Googlebot and Bingbot range snapshots are stored in source. Refresh them with:

pnpm run update-bot-ranges

Scoring

Each incident has:

  • kind: compromise, saturation, or noise (drives TUI panel placement)
  • severity: info, low, medium, high, critical
  • score: 0 to 100
  • evidence: typed key/value data for audit
  • samples: redacted examples when relevant
  • successful?: true when at least one matching response was 2xx

Severity thresholds:

Score range Severity
0–24 info
25–49 low
50–74 medium
75–89 high
90–100 critical

Post-processing multipliers applied after base scoring:

  • +10 when the same evidence.ip appears in two or more incidents (correlated attacker)
  • +15 when a pattern persists for at least 30 minutes (persistence bonus)
  • -10 for moderate known AI crawlers that requested robots.txt

Notes:

  • Persistence bonus does not apply to ai_scraper_known:* — AI crawlers naturally run for weeks, so duration alone is not a signal.
  • Scores are sorted within each panel by kind weight first (compromise → saturation → noise), then by score descending.
  • Scores are capped to [0, 100], then severity is recalculated from the final score.

Security And Privacy

  • Local analysis first.
  • No telemetry.
  • OpenAI only on explicit a action.
  • Secrets in URL/query values are redacted.
  • HTML output is escaped.
  • Log content is never executed.
  • Runtime TUI index files are temporary and deleted on exit.

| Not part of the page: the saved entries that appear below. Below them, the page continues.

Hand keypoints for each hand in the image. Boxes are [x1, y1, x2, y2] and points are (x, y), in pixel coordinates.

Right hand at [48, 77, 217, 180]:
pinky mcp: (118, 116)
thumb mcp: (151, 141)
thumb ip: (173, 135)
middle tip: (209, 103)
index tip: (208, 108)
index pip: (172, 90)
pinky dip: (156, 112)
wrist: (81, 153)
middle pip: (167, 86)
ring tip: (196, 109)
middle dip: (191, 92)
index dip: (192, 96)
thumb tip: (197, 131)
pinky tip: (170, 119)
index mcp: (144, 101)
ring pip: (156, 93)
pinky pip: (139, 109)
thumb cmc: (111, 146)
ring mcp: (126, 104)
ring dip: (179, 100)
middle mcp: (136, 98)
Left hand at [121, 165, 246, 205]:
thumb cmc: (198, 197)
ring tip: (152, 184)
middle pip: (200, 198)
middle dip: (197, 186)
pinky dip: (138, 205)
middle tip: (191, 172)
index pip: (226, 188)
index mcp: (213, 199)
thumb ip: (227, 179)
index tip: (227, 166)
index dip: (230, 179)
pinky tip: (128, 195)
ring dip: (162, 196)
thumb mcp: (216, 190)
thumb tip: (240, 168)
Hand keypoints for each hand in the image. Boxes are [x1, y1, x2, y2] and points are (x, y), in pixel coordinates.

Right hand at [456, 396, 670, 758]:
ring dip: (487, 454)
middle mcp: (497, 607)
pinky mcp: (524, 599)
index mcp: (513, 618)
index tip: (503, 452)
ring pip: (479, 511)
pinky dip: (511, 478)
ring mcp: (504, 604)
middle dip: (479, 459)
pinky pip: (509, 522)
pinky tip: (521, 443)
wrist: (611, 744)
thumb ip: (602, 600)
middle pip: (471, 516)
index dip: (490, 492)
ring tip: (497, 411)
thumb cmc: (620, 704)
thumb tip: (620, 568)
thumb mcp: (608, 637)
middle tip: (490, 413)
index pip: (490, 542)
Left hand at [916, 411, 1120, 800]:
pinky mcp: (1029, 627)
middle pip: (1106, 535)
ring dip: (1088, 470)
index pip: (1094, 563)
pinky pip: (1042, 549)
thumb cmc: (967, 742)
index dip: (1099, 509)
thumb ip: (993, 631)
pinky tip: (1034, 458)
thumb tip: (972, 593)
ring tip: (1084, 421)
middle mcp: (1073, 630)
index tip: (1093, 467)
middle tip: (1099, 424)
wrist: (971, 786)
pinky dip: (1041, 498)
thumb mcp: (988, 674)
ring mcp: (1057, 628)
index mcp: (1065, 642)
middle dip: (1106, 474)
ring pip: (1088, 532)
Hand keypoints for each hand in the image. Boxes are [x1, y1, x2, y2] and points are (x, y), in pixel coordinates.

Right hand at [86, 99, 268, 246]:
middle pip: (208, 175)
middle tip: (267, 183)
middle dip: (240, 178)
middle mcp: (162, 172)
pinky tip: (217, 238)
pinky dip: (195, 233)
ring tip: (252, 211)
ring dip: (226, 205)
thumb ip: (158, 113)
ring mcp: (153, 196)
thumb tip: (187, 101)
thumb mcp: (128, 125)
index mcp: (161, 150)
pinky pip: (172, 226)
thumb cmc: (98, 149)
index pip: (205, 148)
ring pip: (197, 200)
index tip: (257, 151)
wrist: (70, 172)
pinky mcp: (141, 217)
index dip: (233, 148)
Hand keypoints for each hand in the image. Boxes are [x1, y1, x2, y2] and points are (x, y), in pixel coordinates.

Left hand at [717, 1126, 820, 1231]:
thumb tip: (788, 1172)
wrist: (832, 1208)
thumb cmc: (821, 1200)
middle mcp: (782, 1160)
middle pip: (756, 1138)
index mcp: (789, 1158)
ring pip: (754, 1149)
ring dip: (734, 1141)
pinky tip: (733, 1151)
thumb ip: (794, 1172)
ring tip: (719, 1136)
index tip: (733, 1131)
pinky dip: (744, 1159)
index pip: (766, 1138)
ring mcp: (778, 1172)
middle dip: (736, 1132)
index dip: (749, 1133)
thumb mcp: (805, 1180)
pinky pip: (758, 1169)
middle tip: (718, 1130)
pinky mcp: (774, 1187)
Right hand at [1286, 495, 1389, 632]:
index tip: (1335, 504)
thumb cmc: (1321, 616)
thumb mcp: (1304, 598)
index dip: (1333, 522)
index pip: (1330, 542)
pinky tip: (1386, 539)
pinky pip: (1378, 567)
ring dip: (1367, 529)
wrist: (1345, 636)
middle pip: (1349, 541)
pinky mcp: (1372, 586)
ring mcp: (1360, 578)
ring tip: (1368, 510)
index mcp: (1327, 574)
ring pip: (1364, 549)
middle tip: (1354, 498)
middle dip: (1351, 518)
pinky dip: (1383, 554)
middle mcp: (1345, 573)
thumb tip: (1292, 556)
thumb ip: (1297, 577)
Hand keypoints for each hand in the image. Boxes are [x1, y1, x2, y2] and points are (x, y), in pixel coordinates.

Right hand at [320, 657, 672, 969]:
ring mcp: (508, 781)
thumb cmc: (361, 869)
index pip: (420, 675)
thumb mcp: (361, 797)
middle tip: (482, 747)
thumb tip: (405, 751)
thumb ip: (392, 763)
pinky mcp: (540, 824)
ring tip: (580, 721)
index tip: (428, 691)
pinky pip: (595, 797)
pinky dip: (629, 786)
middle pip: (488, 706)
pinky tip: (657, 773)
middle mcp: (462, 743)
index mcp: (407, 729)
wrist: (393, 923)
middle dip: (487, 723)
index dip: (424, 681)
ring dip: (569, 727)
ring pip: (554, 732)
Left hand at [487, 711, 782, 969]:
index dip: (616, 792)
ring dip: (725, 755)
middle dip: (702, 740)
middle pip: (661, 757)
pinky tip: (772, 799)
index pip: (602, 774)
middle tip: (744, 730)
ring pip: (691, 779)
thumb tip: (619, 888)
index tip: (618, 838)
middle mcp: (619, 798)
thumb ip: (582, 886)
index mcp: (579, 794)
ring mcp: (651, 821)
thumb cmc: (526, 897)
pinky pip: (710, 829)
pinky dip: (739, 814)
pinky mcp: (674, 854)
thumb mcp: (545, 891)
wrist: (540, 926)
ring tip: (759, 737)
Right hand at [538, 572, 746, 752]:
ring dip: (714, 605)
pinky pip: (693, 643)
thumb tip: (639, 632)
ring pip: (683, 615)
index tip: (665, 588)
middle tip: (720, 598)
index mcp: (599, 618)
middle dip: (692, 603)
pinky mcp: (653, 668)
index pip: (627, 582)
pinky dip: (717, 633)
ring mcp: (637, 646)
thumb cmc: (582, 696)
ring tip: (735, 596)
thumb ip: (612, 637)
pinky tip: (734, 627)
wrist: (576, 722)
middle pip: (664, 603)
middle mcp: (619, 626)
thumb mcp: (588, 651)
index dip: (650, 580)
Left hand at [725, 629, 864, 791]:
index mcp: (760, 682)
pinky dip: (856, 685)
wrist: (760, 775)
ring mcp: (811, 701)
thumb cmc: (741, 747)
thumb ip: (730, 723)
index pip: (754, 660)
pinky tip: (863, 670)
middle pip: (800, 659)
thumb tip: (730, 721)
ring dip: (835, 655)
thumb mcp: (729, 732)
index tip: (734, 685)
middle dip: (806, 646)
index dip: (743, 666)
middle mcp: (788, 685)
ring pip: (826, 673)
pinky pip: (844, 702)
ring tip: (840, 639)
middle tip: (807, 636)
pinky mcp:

Redacted query keys include:

token, _token, sid, session, password, passwd, key, secret, jwt, auth, authorization

Development

pnpm install
pnpm run typecheck
pnpm test
pnpm run build

Run from source:

pnpm run dev -- examples/access_ssl_log
pnpm run dev -- examples/access_ssl_log --json

Update bot IP range snapshots:

pnpm run update-bot-ranges

Project Status

citrx is pre-1.0 and not published yet. CLI and report shapes may still change while the core workflow is refined.

License

MIT

About

Local-first CLI/TUI for Apache & Nginx access log analysis. Streams large logs, detects SQLi/XSS/LFI, DDoS, fake bots, AI scrapers and more — classified as compromise vs saturation. Interactive terminal UI with filtering, OpenAI on demand. No telemetry.